> EXERCISE DATA:
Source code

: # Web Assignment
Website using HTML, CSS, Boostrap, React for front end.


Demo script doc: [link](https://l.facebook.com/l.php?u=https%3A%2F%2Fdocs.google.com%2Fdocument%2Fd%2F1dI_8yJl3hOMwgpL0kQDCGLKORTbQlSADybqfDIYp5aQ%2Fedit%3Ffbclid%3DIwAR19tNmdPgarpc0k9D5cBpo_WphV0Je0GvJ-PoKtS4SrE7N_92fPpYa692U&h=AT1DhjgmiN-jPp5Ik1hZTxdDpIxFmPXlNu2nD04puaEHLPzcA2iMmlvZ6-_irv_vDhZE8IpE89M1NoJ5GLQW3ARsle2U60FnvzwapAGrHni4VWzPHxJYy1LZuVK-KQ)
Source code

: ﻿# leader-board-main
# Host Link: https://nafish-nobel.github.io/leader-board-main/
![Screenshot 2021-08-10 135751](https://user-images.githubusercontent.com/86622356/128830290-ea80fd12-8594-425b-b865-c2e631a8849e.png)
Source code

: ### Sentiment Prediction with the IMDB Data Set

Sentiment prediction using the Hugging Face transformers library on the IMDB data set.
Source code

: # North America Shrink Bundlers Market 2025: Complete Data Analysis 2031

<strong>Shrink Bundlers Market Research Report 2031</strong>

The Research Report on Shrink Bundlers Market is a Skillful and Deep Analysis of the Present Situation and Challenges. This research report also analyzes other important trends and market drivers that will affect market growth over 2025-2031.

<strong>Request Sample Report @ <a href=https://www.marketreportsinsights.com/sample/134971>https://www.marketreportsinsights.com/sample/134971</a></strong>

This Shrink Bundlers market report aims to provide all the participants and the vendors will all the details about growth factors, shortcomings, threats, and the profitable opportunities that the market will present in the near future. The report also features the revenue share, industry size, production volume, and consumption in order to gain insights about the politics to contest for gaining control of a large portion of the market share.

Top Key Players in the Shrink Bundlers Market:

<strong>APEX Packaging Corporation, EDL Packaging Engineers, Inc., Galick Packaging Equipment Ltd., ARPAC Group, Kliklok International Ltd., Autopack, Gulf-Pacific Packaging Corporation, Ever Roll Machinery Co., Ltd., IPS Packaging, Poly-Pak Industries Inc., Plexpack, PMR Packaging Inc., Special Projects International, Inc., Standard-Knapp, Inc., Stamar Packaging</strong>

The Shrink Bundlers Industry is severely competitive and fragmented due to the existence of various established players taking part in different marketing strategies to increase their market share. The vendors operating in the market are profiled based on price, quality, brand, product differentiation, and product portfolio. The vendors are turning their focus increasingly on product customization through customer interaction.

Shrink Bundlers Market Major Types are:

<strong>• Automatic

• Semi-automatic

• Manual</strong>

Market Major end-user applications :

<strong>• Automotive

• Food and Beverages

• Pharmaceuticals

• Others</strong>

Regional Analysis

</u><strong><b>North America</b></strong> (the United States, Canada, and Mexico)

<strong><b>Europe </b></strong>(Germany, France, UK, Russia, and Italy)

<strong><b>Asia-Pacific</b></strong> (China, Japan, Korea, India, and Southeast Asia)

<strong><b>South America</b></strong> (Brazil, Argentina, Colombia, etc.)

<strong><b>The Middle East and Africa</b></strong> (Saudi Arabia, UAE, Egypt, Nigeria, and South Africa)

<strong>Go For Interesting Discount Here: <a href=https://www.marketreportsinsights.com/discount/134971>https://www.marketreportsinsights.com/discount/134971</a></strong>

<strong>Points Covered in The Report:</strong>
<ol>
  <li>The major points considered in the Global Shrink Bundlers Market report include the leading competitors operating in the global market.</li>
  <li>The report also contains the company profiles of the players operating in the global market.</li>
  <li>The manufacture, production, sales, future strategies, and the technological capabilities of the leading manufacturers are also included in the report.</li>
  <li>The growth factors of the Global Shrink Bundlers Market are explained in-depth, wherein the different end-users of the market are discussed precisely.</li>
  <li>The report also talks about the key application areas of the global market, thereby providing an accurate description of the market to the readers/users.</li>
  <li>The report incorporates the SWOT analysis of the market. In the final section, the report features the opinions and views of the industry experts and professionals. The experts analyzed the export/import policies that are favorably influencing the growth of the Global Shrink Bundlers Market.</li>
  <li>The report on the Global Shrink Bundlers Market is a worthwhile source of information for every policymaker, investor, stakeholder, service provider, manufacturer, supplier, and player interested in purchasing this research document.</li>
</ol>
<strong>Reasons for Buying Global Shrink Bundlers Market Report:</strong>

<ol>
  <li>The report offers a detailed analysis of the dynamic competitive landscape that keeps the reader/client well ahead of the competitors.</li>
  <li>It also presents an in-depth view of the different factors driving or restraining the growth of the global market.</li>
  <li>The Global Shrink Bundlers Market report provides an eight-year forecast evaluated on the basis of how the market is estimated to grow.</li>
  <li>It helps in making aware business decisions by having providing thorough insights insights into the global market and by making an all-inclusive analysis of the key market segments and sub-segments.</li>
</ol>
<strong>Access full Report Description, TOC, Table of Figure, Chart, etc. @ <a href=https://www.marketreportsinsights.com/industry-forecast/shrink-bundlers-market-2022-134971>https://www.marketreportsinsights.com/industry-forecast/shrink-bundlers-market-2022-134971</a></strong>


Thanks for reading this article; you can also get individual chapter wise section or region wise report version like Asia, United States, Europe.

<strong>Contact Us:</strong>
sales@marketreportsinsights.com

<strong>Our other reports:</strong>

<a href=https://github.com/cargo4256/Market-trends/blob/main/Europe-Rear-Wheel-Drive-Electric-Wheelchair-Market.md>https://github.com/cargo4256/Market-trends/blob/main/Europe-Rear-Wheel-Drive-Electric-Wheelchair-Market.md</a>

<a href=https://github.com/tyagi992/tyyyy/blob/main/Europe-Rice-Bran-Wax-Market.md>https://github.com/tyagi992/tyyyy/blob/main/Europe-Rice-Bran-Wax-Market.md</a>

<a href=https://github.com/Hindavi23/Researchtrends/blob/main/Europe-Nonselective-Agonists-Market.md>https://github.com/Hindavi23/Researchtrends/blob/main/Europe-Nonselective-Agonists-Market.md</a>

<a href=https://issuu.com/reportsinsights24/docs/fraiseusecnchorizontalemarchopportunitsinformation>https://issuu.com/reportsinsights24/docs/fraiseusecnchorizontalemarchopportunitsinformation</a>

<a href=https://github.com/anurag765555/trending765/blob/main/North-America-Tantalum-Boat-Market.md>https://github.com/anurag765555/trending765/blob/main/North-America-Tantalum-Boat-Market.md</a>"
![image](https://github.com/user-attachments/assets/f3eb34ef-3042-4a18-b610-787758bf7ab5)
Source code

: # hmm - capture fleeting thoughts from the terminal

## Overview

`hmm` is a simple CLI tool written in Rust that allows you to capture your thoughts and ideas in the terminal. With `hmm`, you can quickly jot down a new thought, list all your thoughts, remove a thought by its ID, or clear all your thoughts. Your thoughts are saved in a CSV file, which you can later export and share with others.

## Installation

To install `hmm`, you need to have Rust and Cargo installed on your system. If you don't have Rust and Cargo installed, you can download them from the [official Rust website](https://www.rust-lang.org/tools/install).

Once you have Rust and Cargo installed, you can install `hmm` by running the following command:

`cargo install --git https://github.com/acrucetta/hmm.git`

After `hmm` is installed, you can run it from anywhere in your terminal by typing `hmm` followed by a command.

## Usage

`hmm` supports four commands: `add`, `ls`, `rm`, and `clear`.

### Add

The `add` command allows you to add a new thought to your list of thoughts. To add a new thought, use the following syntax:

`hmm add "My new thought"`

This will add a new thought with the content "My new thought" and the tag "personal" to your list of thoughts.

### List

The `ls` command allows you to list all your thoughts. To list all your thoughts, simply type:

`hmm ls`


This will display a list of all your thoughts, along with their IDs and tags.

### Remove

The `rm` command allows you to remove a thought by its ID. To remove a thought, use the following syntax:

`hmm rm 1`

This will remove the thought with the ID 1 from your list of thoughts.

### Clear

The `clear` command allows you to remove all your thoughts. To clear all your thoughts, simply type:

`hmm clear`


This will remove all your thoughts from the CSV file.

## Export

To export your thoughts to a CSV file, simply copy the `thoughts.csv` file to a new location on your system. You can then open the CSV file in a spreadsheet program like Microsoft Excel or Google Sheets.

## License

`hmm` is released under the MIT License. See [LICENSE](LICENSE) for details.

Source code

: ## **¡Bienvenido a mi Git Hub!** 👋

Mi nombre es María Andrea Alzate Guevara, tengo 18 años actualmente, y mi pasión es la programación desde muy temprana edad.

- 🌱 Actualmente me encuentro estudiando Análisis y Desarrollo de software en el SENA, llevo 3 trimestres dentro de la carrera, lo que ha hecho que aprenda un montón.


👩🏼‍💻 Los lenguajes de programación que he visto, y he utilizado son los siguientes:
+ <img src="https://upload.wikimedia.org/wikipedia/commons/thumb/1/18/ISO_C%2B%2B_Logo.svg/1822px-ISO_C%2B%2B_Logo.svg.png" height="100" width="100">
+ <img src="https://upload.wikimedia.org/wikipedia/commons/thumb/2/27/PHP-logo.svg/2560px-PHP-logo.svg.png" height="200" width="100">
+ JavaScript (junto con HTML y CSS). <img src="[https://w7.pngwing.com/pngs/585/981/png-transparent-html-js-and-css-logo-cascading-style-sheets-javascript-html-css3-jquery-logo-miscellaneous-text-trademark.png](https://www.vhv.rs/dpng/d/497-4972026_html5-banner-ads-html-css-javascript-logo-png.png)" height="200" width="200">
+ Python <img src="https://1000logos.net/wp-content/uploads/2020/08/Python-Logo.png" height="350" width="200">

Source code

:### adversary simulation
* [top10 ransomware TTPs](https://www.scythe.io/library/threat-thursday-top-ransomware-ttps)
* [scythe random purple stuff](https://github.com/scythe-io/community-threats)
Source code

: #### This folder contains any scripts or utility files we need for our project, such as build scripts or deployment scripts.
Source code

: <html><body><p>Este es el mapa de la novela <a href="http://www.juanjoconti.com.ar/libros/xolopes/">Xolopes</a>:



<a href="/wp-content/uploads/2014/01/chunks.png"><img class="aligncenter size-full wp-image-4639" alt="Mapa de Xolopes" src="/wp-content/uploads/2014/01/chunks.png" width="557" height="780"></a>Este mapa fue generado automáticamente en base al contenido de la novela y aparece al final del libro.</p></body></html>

> TASK REQUIREMENTS:
Your response should be the lines above from the first to the one containing "Website using HTML, CSS, Boostrap, React", inclusive, each given exactly.

> TASK OUTPUT:
Source code

: # Web Assignment
Website using HTML, CSS, Boostrap, React for front end.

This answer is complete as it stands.